Foi um exagero. E um exagero que passou dos limites do respeito que se deve tributar a um presidente da República, seja ele quem for. Dele seja aliado ou não. Dele seja adversário ou não.
E o desrespeito consistiu na visível e indiscutível confrontação que a emissora preparou e editou e que foi repetida em todas as edições dos noticiários das 13, das 16, das 18 e das 20 horas.

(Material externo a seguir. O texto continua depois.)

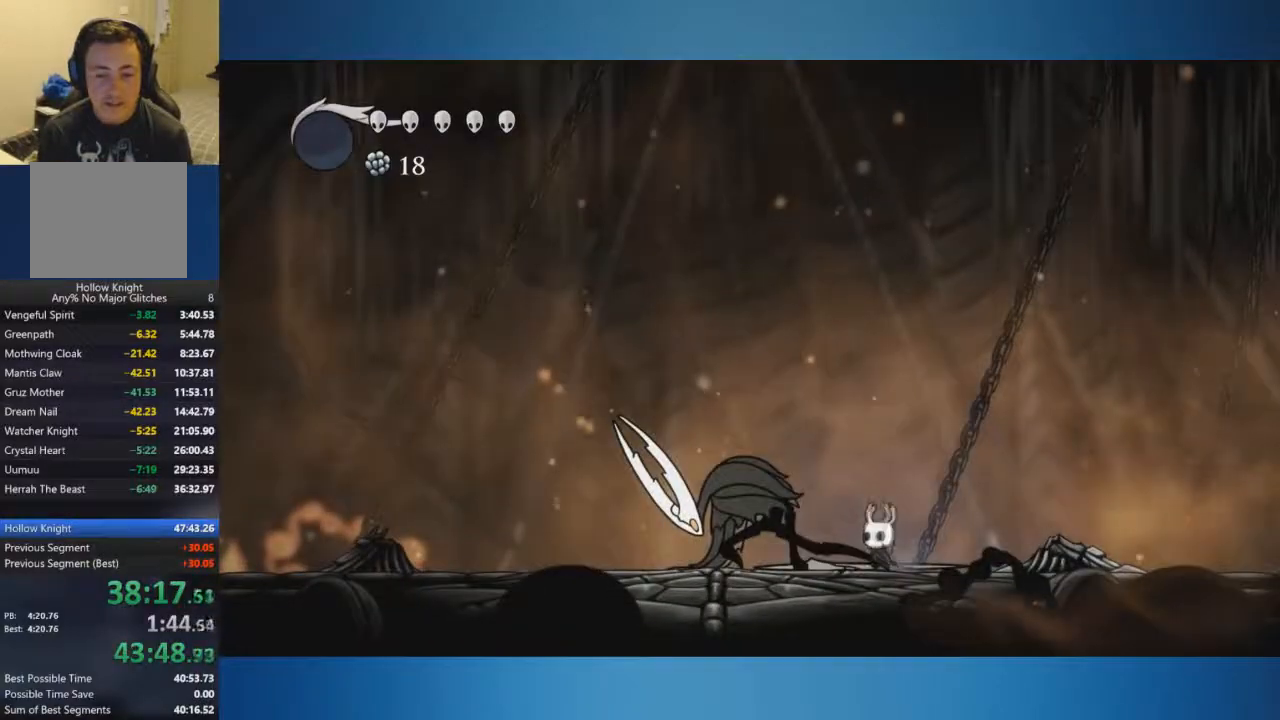
{"buttons": [], "left_stick": "center", "right_stick": "center", "events": [[167, "X", "down"], [367, "left_stick", "right"], [467, "X", "up"], [467, "left_stick", "center"]]}
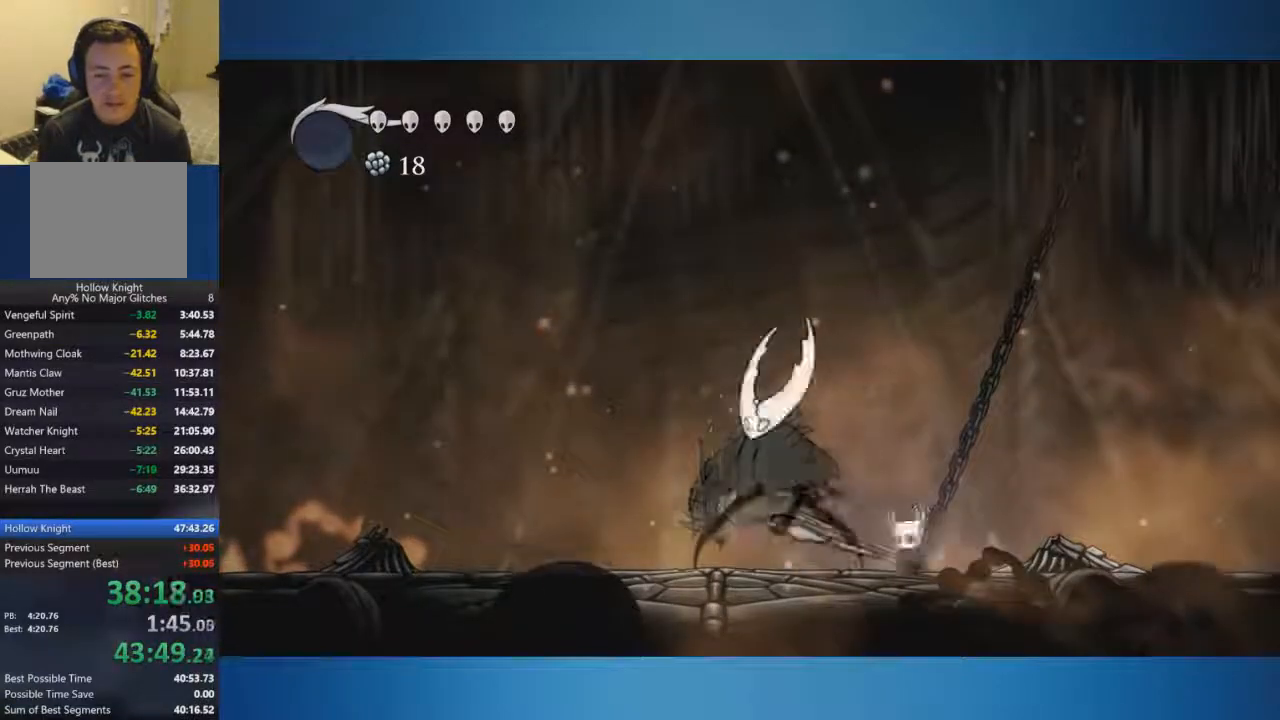
{"buttons": [], "left_stick": "center", "right_stick": "center", "events": [[66, "X", "down"], [200, "X", "up"]]}
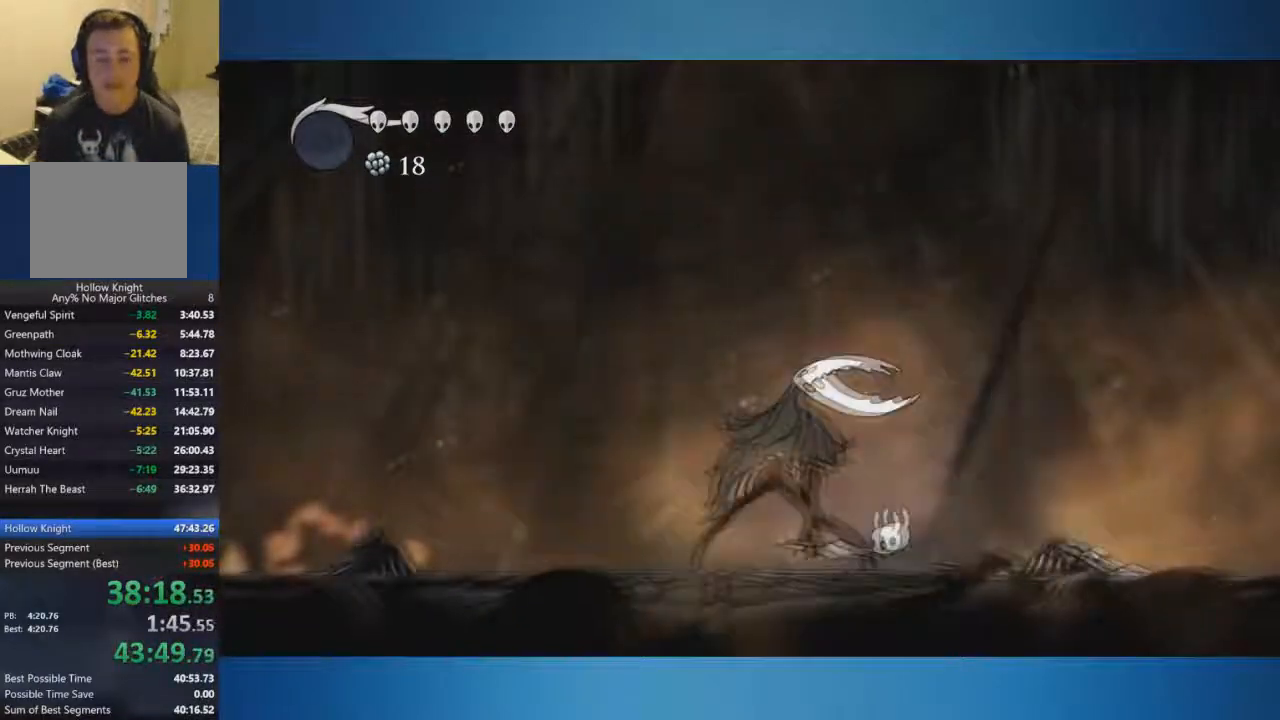
{"buttons": [], "left_stick": "center", "right_stick": "center", "events": []}
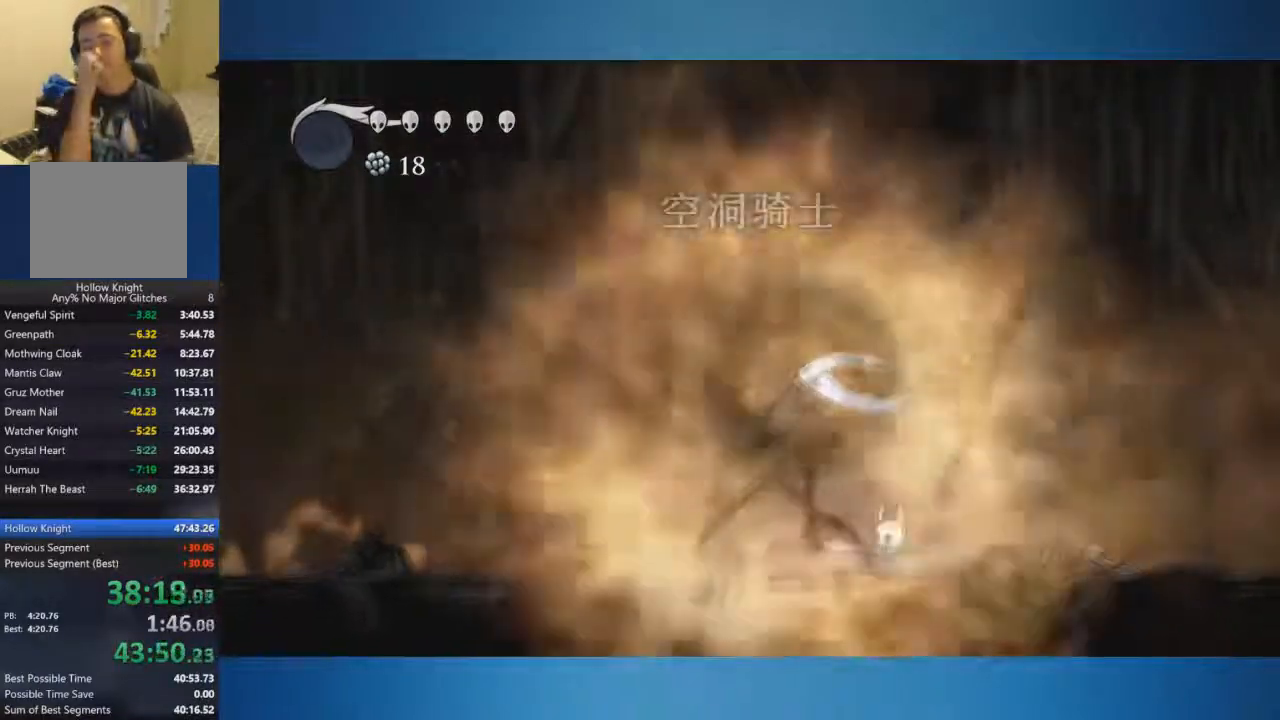
{"buttons": [], "left_stick": "center", "right_stick": "center", "events": []}
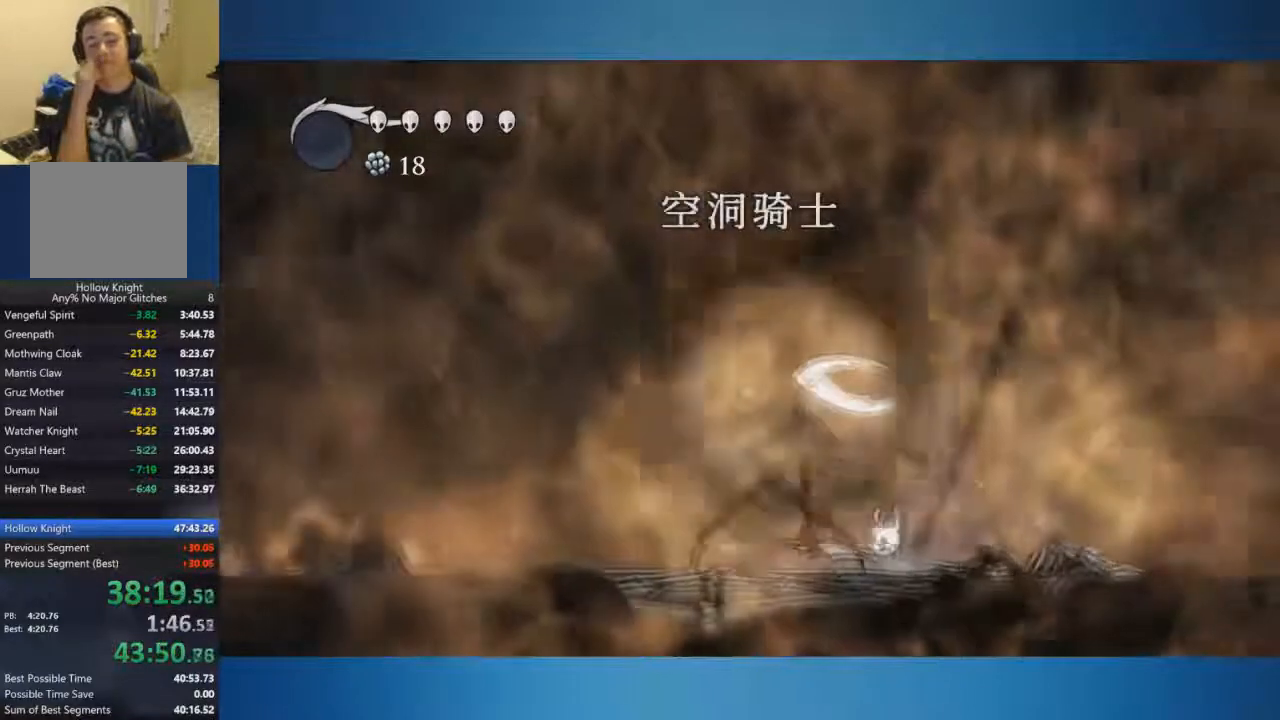
{"buttons": [], "left_stick": "center", "right_stick": "center", "events": []}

Depois fui dormir, exausto com tantas repetições. Nelas, foram apanhar e exibir vídeos e momentos em que Bolsonaro se mostrava incrédulo com o potencial abrangente do coronavírus, vídeos com o presidente sem máscara, vídeos de Bolsonaro no meio do povo, vídeos em que o presidente defendia a cloroquina e/ou hidroxicloroquina... Aquela fala da tal "gripezinha". A outra fala "não sou coveiro". E mais outra "todos vamos morrer um dia". E mais outra. E outras mais....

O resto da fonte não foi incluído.